◆ TASK INSTRUCTIONS
Summarize the MySQL question in two sentences.

I have two tables .Property tables and it related photo.One property may have many photo but I want only one any of it related photo, When I use left join MySQL query it become too slow.
Here is my query
SELECT `sp_property`.`id` as propertyid, `sp_property`.`property_name`, `sp_property`.`property_price`, `sp_property`.`adv_type`, `sp_property`.`usd`, `images`.`filepath_name`
FROM (`sp_property`)
LEFT JOIN (select id, Max(property_id) as pid,filepath_name
from sp_property_images
group by property_id) `images`
ON `images`.`pid` = `sp_property`.`id`
WHERE `sp_property`.`published` = 'yes'
GROUP BY `propertyid`
ORDER BY `sp_property`.`feature_listing` desc, `submit_date` desc
LIMIT 1,20
CREATE TABLE IF NOT EXISTS `sp_property_images` (
`id` int(10) unsigned NOT NULL AUTO_INCREMENT,
`property_id` varchar(100) NOT NULL,
`filepath_name` text,
`label_name` varchar(45) DEFAULT NULL,
`primary` char(10) DEFAULT NULL,
PRIMARY KEY (`id`),
KEY `property_id` (`property_id`),
KEY `id` (`id`)

◆ DATA PROVIDED
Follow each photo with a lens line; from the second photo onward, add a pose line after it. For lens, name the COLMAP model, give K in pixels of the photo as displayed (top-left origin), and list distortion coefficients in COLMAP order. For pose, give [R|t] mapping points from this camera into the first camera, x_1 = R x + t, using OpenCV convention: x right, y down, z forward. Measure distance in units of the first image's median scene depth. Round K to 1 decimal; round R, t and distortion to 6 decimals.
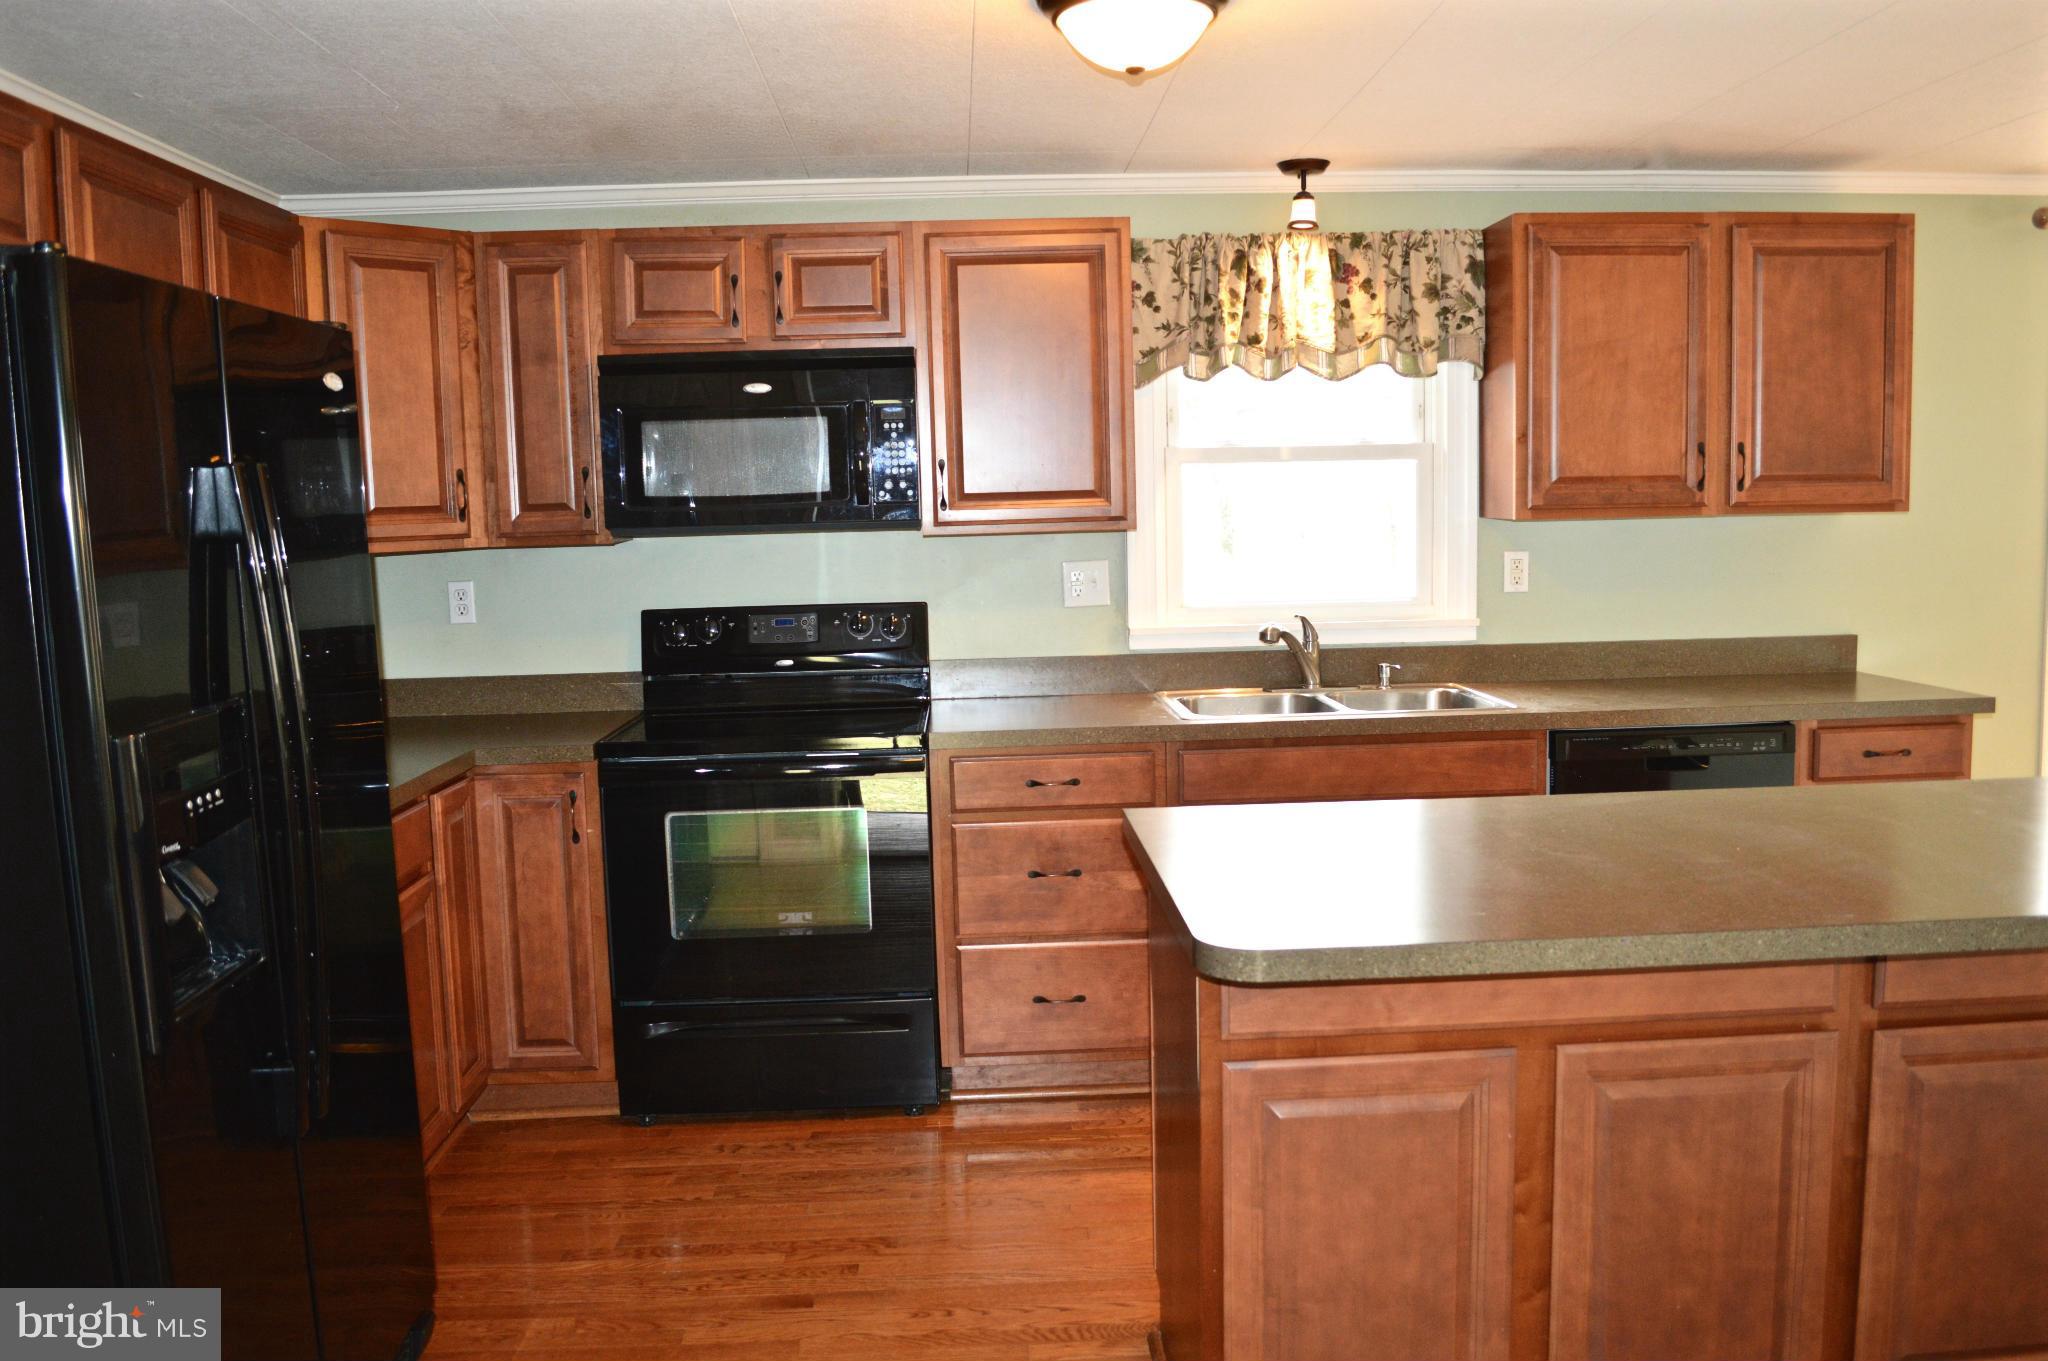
lens RADIAL K [[1640.9, 0, 1024.0], [0, 1640.9, 680.5], [0, 0, 1]] dist [-0.084234, 0.016669]
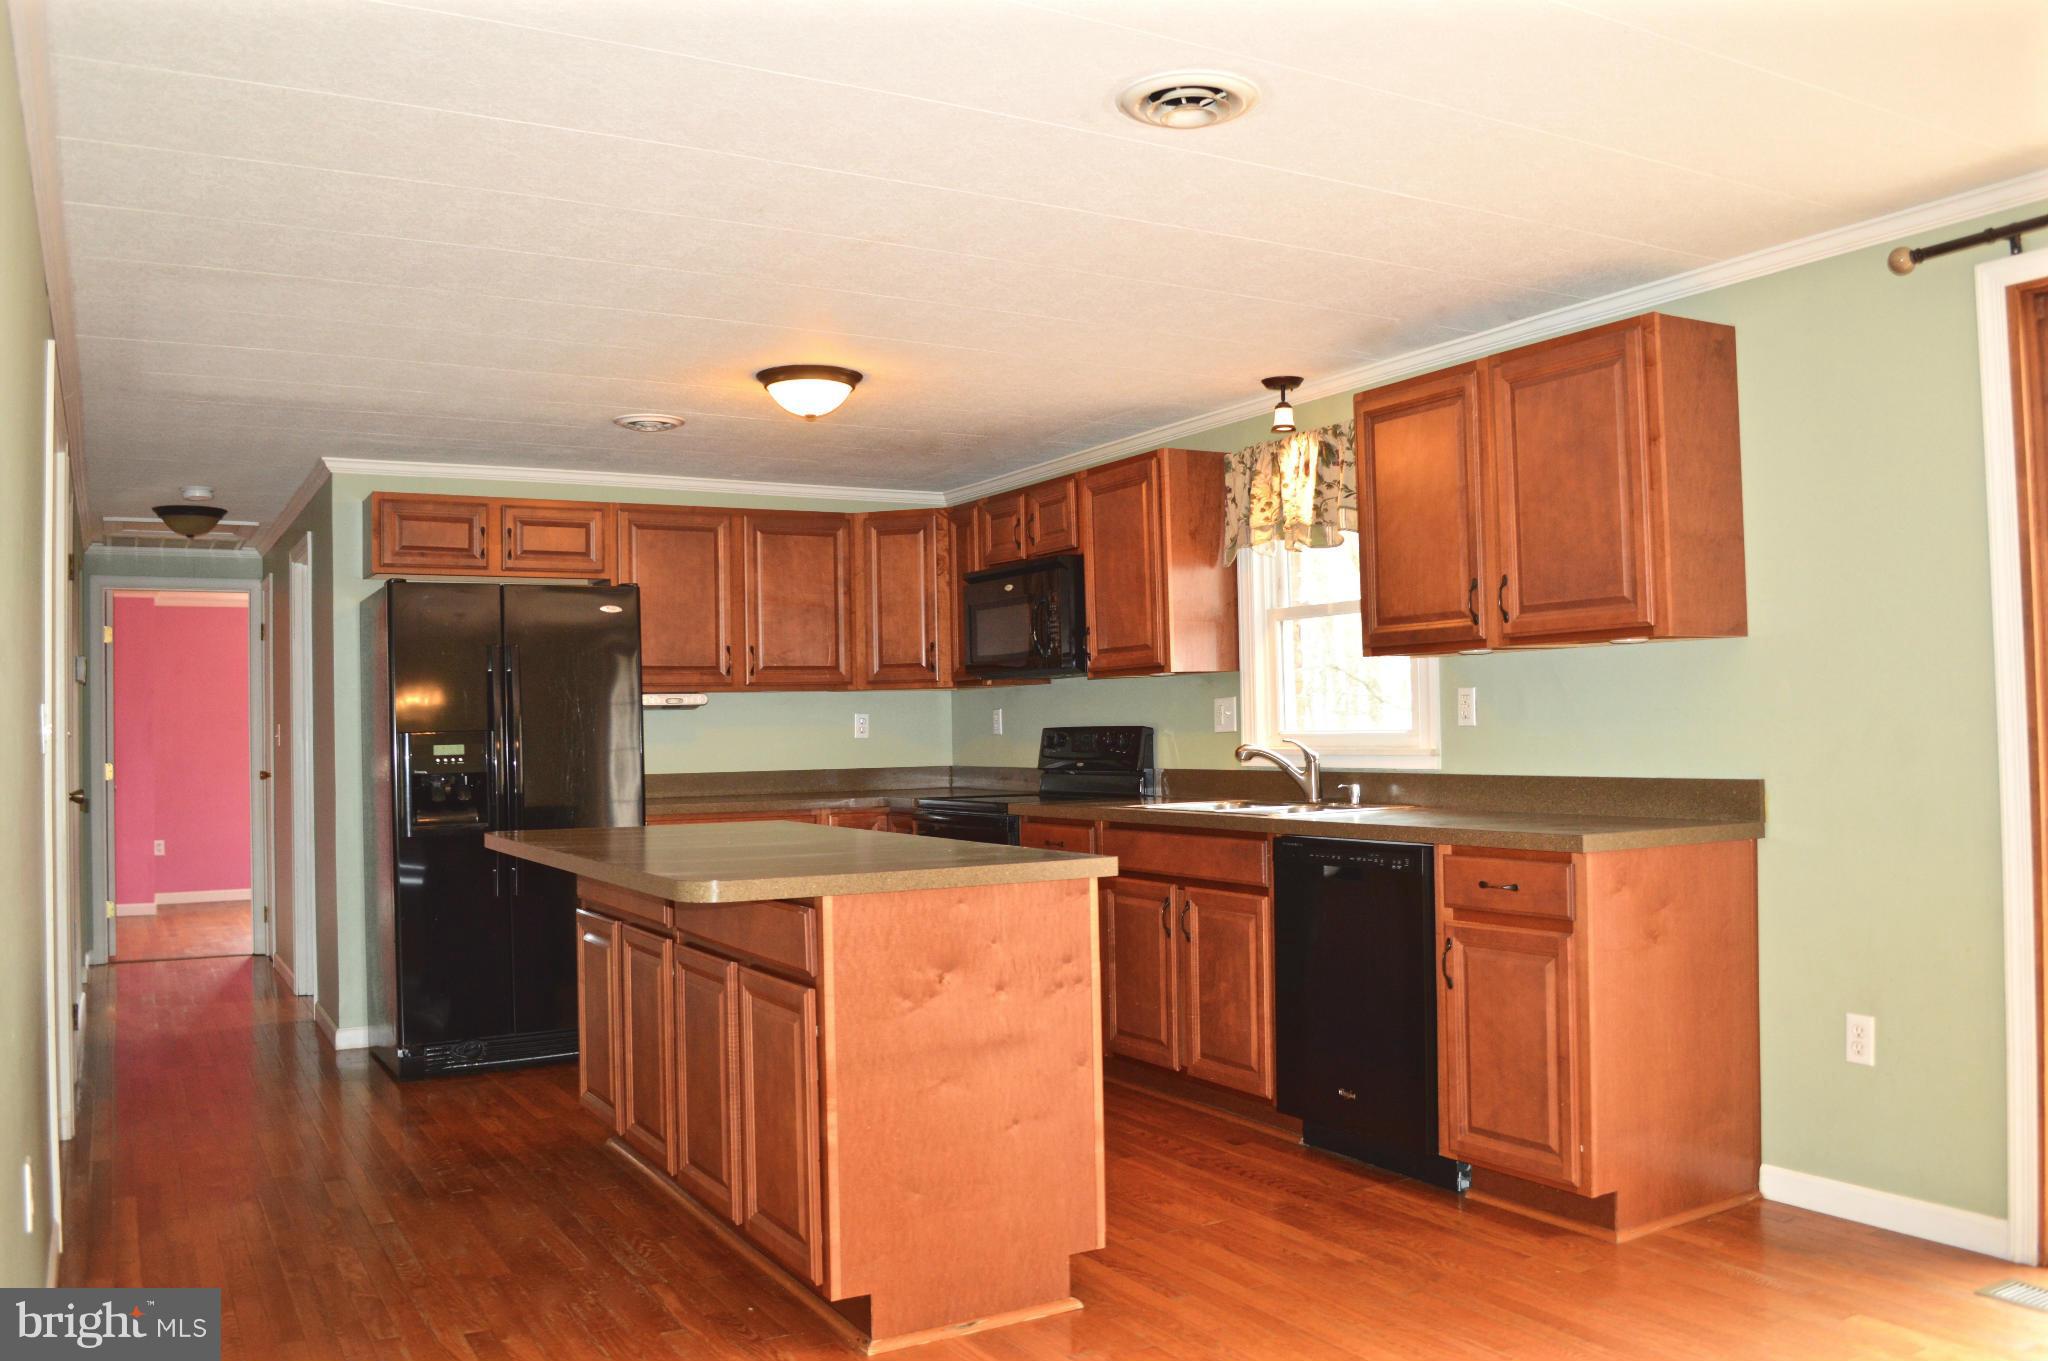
lens RADIAL K [[1640.9, 0, 1024.0], [0, 1640.9, 680.5], [0, 0, 1]] dist [-0.084234, 0.016669]
pose [[0.450868, -0.011489, -0.892517, 1.212194], [-0.091963, 0.993998, -0.059252, 0.006904], [0.887841, 0.108793, 0.447105, 0.279714]]
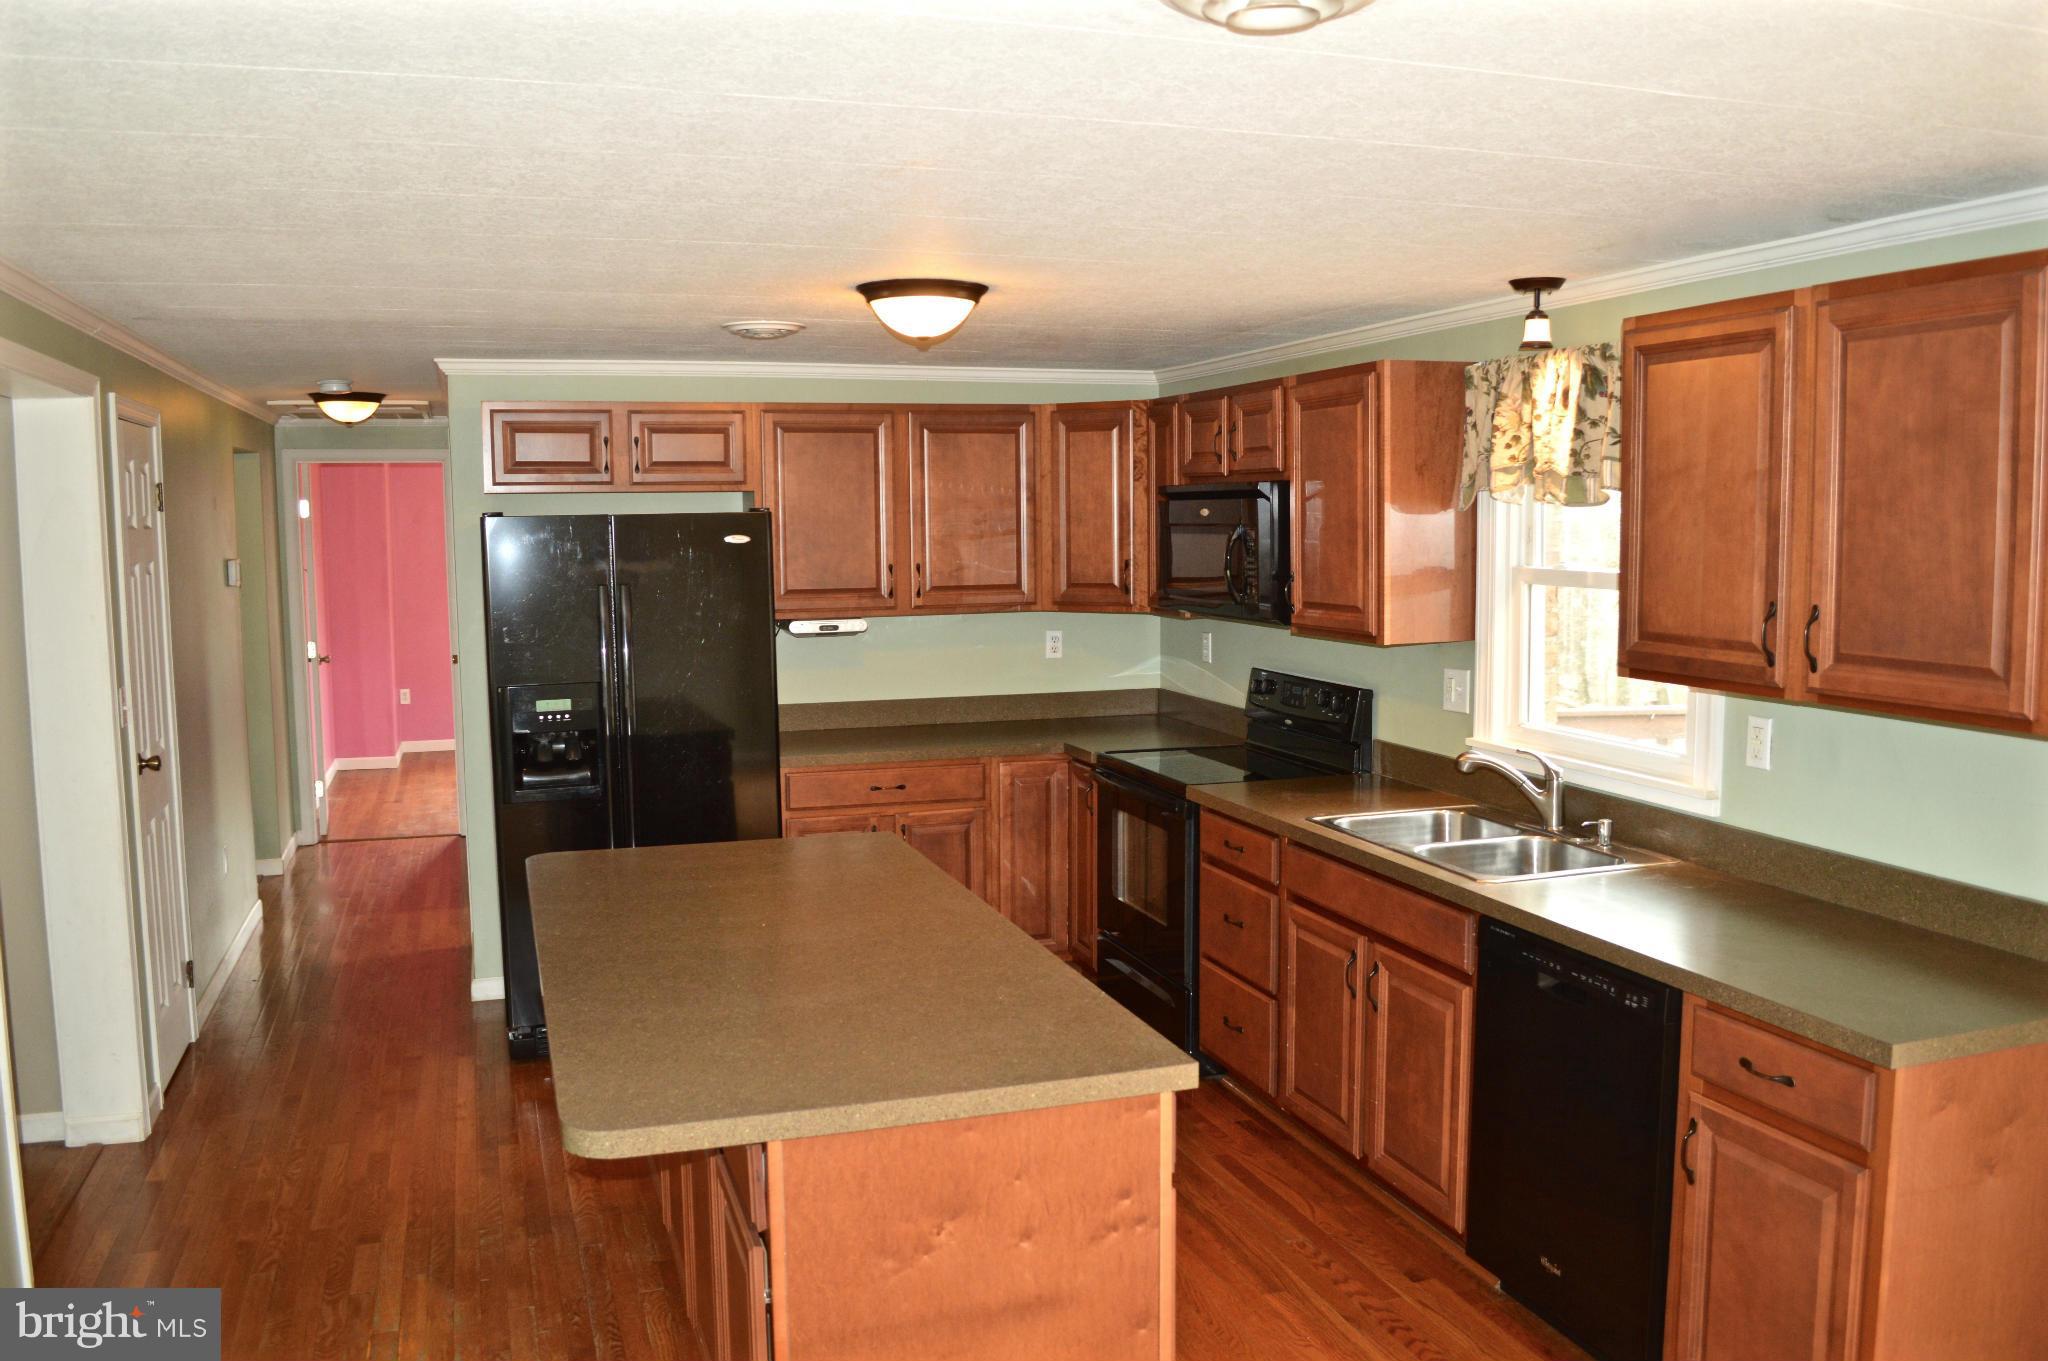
lens RADIAL K [[1640.9, 0, 1024.0], [0, 1640.9, 680.5], [0, 0, 1]] dist [-0.084234, 0.016669]
pose [[0.271442, 0.119857, -0.954963, 1.029024], [-0.106611, 0.989854, 0.093933, -0.143082], [0.956532, 0.076313, 0.281466, 0.460947]]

◆ TASK OUTPUT
The writer has a property table and a table of related photos, where one property can have many photos, and wants only one photo per property, but a LEFT JOIN query makes MySQL too slow. The query left-joins published properties to a subquery that groups sp_property_images by property_id, orders the results by feature_listing and submit_date in descending order with LIMIT 1,20, and the images table stores property_id as a varchar(100) with keys on id and property_id.